▼
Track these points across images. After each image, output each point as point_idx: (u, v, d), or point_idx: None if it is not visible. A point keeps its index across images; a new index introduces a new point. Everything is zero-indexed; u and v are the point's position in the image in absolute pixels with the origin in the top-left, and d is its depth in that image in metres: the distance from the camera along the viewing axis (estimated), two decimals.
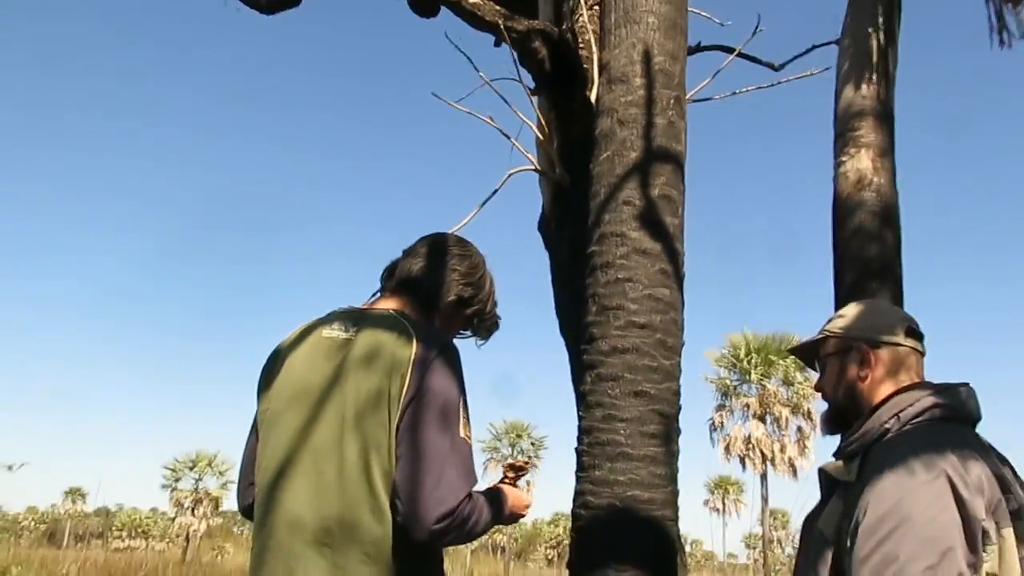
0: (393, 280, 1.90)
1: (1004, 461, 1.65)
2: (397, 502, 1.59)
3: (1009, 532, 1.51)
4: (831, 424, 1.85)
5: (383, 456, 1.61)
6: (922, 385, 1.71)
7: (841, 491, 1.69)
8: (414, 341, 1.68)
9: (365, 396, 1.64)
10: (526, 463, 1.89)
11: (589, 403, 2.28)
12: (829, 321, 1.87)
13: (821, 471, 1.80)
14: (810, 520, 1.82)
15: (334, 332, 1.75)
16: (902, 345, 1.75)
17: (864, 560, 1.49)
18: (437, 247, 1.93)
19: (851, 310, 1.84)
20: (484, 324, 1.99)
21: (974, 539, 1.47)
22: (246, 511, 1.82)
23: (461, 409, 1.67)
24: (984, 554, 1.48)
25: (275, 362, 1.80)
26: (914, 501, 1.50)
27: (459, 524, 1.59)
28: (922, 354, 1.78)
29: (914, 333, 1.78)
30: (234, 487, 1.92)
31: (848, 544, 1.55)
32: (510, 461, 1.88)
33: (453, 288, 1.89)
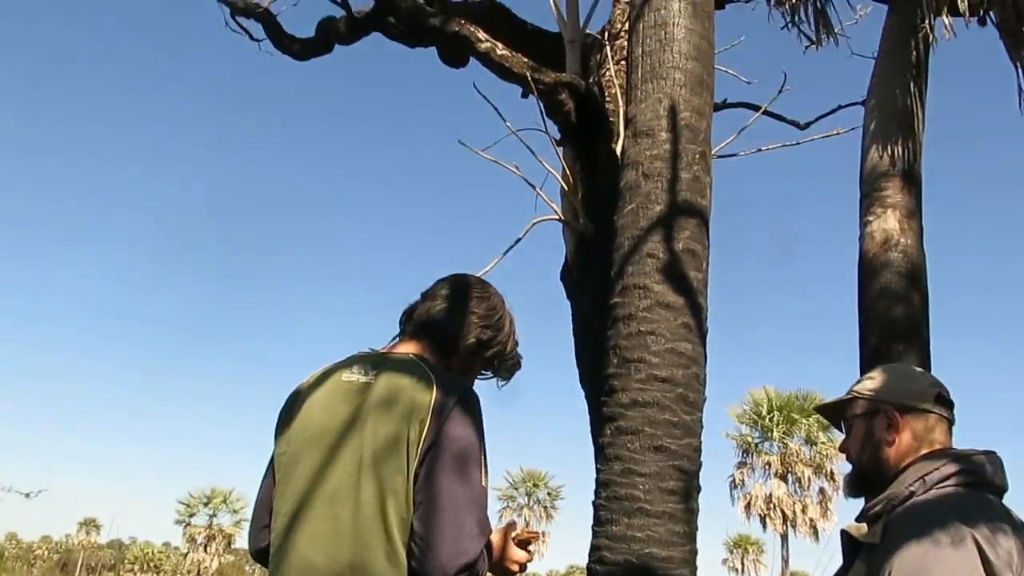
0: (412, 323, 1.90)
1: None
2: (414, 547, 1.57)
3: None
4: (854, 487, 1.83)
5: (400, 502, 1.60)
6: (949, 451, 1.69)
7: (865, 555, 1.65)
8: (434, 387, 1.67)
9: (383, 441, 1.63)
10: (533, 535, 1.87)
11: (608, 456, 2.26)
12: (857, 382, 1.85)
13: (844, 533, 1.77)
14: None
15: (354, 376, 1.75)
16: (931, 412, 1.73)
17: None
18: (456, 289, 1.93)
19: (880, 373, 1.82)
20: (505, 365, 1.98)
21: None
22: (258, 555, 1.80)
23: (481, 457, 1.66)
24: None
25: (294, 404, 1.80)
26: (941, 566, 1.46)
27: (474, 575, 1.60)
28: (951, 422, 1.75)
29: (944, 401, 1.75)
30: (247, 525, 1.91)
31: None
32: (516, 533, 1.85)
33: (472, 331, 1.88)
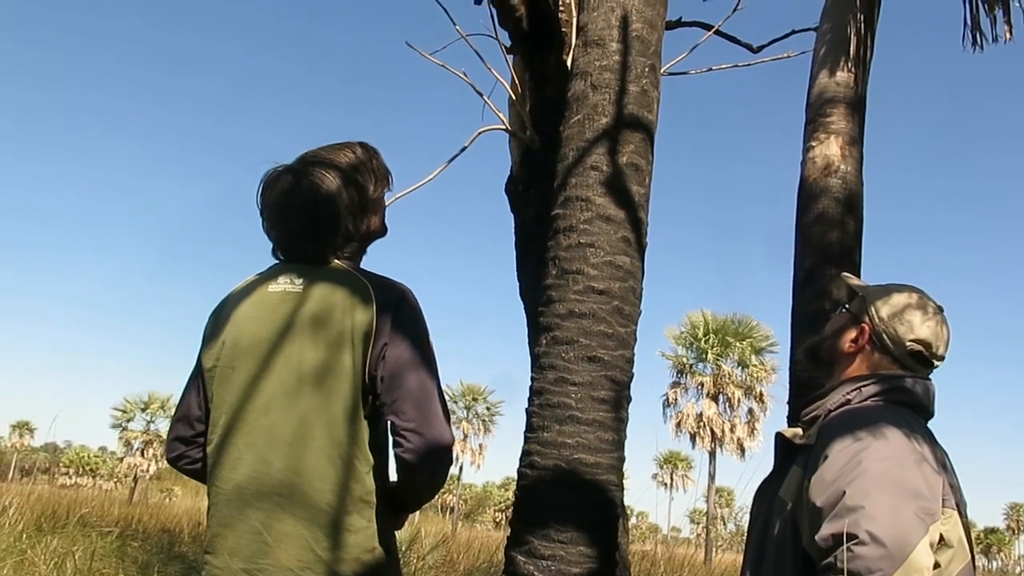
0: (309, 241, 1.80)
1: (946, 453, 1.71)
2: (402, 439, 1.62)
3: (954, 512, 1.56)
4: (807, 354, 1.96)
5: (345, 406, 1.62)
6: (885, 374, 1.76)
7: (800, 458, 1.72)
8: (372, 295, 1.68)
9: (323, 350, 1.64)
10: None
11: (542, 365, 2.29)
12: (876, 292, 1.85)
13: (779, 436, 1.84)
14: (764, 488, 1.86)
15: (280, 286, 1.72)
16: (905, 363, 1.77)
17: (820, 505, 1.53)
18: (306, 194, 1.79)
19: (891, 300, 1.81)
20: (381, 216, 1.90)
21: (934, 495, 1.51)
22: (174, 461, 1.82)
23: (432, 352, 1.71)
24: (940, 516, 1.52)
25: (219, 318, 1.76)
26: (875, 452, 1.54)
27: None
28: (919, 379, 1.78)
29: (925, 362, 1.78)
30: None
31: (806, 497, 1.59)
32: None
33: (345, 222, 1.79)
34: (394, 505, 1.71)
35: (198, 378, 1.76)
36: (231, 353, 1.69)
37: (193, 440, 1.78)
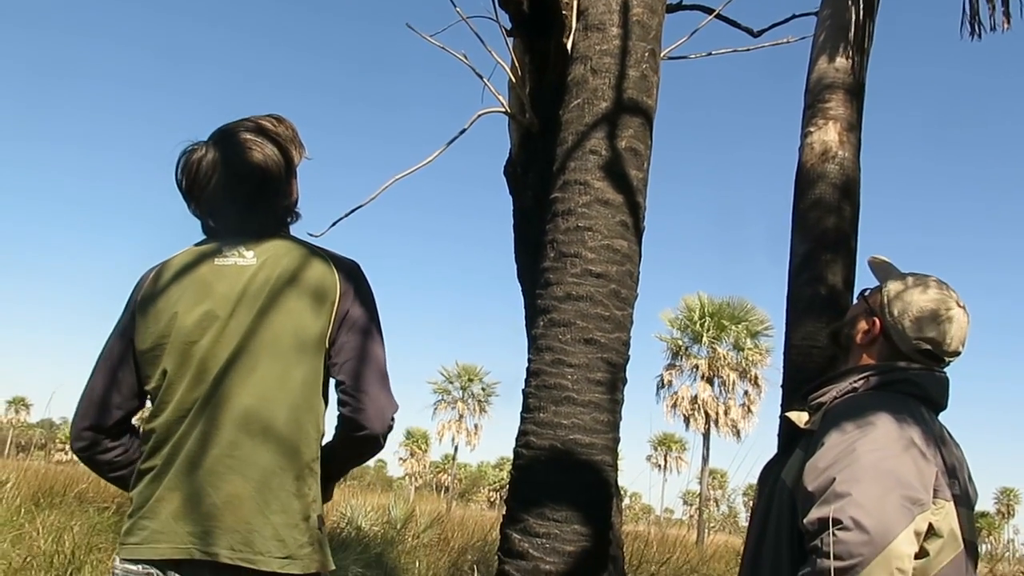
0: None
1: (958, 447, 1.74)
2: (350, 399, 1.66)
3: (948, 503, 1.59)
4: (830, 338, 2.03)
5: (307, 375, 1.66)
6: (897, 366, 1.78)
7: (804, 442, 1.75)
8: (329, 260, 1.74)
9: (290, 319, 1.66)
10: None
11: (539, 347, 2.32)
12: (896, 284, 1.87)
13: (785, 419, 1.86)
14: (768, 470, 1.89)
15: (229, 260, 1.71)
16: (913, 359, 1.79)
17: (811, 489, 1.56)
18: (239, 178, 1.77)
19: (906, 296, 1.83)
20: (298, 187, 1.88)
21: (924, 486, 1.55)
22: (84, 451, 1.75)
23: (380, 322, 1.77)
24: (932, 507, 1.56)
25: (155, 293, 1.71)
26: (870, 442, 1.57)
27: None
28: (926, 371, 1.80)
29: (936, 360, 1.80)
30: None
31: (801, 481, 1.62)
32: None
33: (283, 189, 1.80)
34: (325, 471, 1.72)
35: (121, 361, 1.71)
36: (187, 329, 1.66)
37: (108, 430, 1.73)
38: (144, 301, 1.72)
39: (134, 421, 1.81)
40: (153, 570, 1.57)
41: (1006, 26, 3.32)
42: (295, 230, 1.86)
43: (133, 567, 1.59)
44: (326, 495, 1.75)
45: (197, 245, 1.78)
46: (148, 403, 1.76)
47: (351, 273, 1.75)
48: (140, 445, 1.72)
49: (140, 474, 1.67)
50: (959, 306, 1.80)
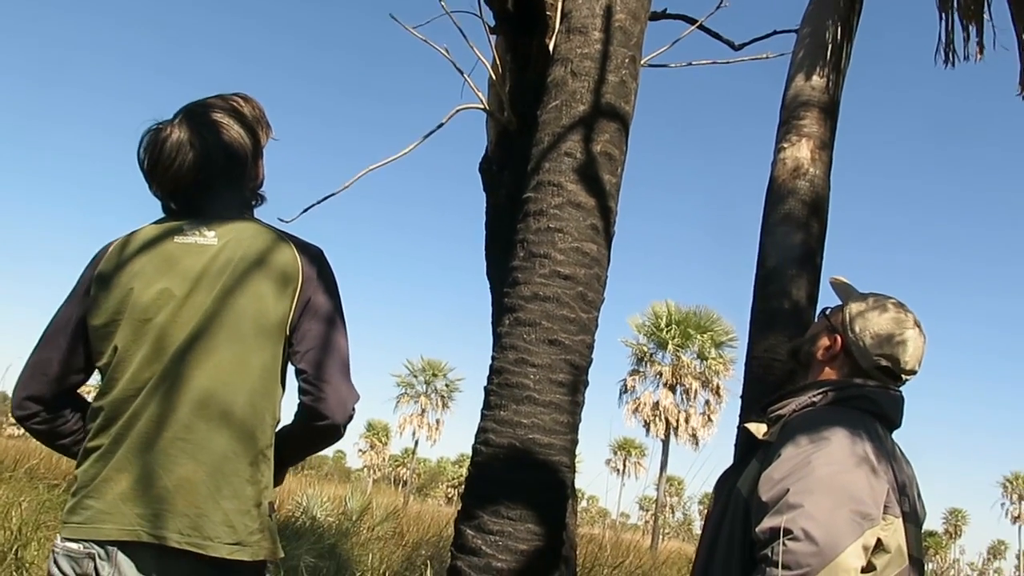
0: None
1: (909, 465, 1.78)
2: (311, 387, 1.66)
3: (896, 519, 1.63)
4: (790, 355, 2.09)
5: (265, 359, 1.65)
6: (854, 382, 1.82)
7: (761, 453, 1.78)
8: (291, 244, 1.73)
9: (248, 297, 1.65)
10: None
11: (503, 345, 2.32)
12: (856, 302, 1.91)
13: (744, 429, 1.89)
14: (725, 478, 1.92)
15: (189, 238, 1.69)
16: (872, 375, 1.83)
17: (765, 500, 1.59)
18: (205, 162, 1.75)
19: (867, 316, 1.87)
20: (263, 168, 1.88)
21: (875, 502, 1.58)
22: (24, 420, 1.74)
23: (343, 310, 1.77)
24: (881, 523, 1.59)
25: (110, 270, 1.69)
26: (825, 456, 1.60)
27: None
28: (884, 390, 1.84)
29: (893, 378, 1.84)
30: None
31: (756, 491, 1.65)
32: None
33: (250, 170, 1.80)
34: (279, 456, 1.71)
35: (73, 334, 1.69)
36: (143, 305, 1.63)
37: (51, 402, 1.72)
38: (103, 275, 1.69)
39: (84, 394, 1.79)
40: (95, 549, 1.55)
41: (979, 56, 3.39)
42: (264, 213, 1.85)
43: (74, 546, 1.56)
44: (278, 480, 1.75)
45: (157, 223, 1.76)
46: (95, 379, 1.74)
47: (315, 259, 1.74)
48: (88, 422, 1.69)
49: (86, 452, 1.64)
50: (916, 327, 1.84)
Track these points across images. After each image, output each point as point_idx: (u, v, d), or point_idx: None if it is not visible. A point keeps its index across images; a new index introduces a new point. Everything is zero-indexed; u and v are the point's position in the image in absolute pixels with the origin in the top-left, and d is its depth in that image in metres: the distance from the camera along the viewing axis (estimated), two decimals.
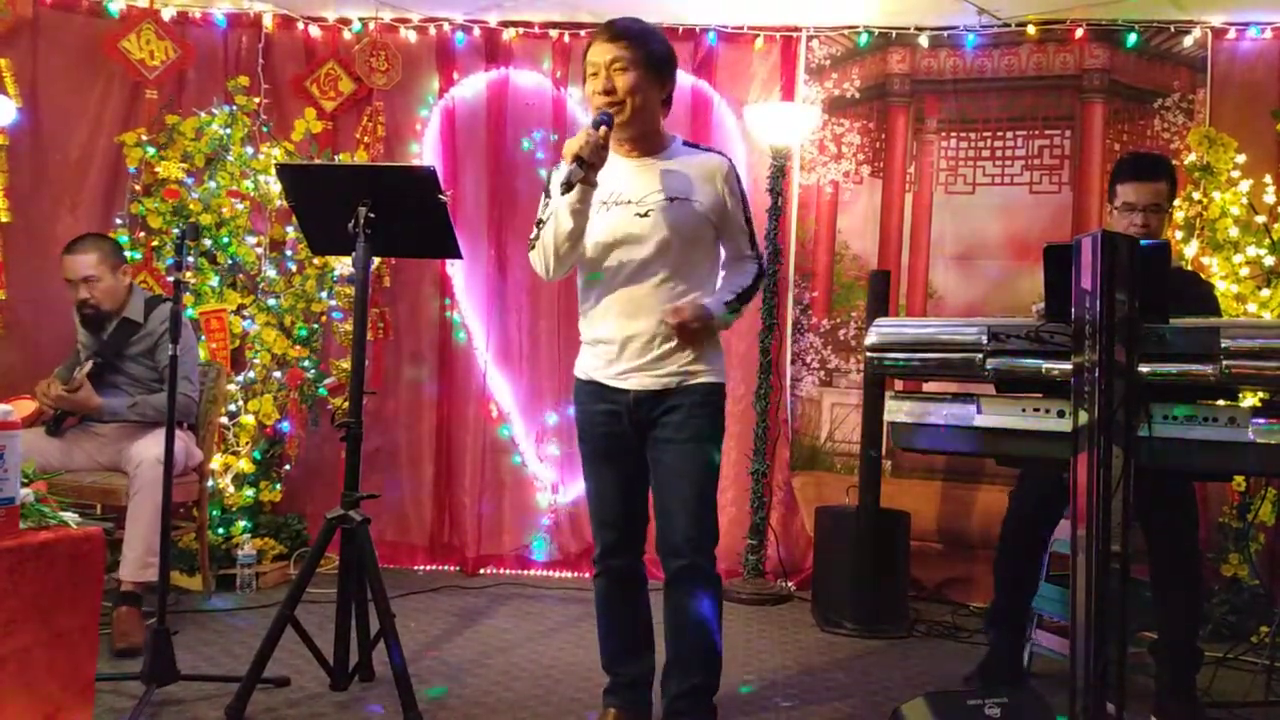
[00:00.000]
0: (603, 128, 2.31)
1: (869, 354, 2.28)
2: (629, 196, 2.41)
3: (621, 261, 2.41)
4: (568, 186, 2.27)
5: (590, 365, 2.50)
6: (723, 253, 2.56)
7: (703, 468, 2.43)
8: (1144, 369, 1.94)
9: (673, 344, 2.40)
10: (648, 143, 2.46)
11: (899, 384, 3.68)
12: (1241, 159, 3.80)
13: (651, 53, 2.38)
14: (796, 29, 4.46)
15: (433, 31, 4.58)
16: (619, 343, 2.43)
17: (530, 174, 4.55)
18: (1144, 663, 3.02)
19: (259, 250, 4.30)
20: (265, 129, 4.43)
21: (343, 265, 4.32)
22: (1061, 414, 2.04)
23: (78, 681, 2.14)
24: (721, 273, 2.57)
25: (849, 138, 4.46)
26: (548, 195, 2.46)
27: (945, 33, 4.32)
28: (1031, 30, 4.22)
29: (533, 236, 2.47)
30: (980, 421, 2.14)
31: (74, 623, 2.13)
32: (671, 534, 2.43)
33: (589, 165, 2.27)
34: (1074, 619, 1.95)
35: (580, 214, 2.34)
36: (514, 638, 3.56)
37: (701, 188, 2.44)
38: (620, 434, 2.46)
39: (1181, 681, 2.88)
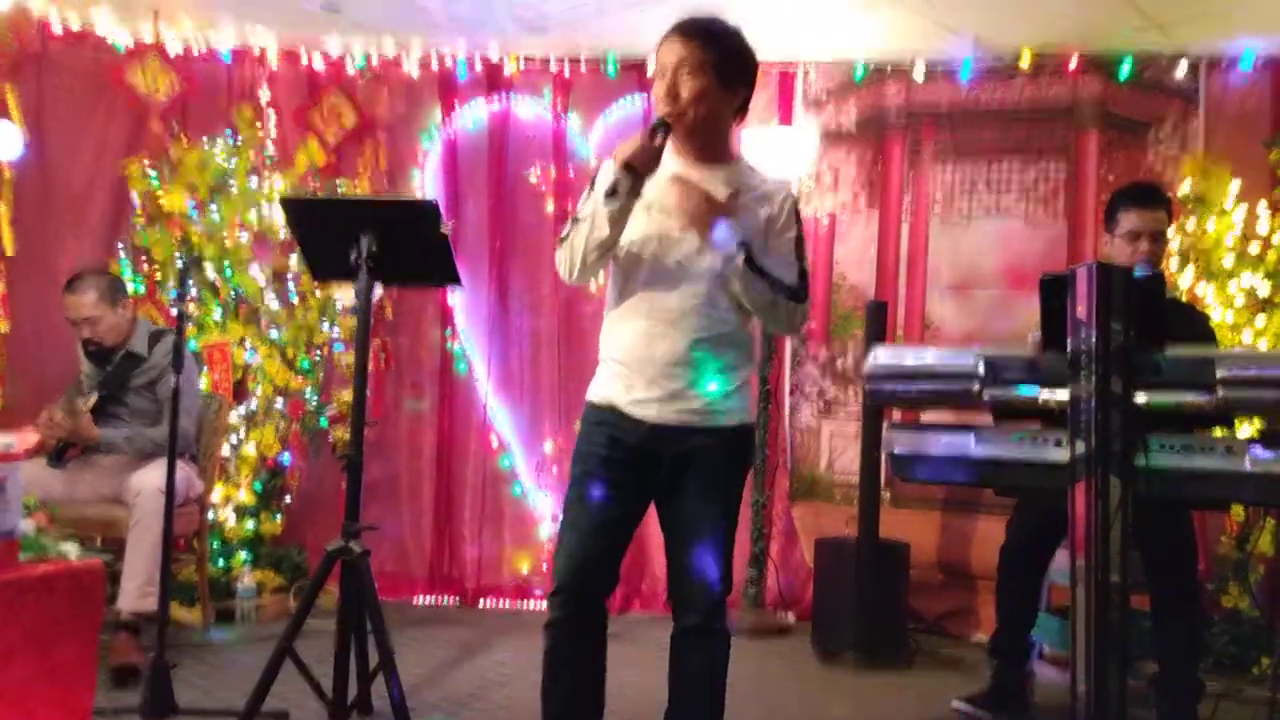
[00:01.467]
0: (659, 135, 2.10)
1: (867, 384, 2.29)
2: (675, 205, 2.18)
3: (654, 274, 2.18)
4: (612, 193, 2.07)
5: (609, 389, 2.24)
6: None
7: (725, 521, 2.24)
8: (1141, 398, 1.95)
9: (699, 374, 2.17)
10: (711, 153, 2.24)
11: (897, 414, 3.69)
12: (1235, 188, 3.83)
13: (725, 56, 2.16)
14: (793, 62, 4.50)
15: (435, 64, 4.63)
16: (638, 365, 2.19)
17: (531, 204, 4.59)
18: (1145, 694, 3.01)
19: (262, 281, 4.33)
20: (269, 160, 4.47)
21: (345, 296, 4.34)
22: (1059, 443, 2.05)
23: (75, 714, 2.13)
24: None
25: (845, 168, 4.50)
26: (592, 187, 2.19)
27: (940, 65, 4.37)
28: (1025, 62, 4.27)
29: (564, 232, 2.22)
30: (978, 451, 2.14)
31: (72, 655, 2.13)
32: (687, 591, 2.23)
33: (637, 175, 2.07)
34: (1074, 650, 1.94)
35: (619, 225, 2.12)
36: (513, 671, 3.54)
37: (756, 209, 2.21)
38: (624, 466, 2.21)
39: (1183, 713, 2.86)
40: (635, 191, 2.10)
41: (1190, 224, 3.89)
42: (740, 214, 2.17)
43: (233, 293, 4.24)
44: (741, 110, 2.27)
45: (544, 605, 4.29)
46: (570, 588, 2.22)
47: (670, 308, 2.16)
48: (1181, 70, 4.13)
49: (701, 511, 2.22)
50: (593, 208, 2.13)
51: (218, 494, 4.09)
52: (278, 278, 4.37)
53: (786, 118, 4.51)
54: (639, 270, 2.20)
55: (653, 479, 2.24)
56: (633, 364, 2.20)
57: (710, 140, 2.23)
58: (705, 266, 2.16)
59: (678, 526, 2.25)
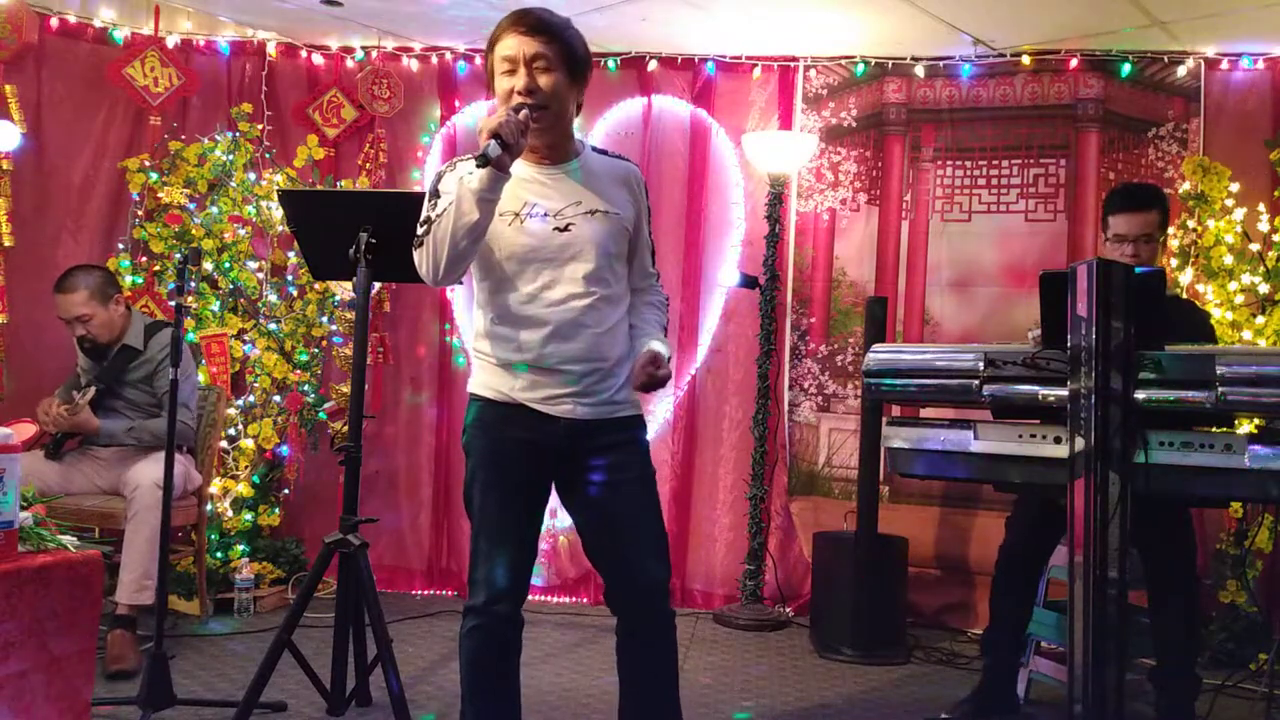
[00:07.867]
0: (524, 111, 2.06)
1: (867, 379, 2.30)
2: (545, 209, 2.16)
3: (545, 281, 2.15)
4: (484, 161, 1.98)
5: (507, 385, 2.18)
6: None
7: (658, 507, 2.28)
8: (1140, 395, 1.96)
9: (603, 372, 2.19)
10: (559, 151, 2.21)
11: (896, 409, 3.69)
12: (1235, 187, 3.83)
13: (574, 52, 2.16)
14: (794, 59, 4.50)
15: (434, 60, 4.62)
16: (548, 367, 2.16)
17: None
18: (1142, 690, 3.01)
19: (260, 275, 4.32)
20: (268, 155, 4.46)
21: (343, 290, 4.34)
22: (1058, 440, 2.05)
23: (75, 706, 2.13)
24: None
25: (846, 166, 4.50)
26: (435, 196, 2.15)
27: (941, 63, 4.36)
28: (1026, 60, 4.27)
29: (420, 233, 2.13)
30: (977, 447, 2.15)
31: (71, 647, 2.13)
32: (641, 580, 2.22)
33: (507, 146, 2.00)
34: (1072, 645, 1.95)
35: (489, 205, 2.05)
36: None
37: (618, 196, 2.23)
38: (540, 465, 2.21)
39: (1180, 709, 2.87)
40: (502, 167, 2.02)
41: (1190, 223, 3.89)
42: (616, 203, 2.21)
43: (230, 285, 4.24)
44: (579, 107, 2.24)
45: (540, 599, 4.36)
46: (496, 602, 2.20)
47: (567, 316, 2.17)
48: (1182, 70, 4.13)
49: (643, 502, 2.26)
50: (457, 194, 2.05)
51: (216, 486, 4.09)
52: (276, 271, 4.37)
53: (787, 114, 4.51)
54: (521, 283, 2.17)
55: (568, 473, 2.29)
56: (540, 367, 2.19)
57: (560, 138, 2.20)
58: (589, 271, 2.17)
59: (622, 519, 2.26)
▲
- Work instruction
Would you print exactly and only the lines of the material above that run from the line with "2: (397, 502, 1.59)" through the line with "13: (821, 471, 1.80)", both included?

- Task solution
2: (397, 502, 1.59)
3: (1009, 532, 1.51)
4: (831, 424, 1.85)
5: (383, 456, 1.61)
6: (922, 385, 1.71)
7: (841, 491, 1.69)
8: (414, 341, 1.68)
9: (365, 396, 1.64)
10: (526, 463, 1.89)
11: (589, 403, 2.28)
12: (829, 321, 1.87)
13: (821, 471, 1.80)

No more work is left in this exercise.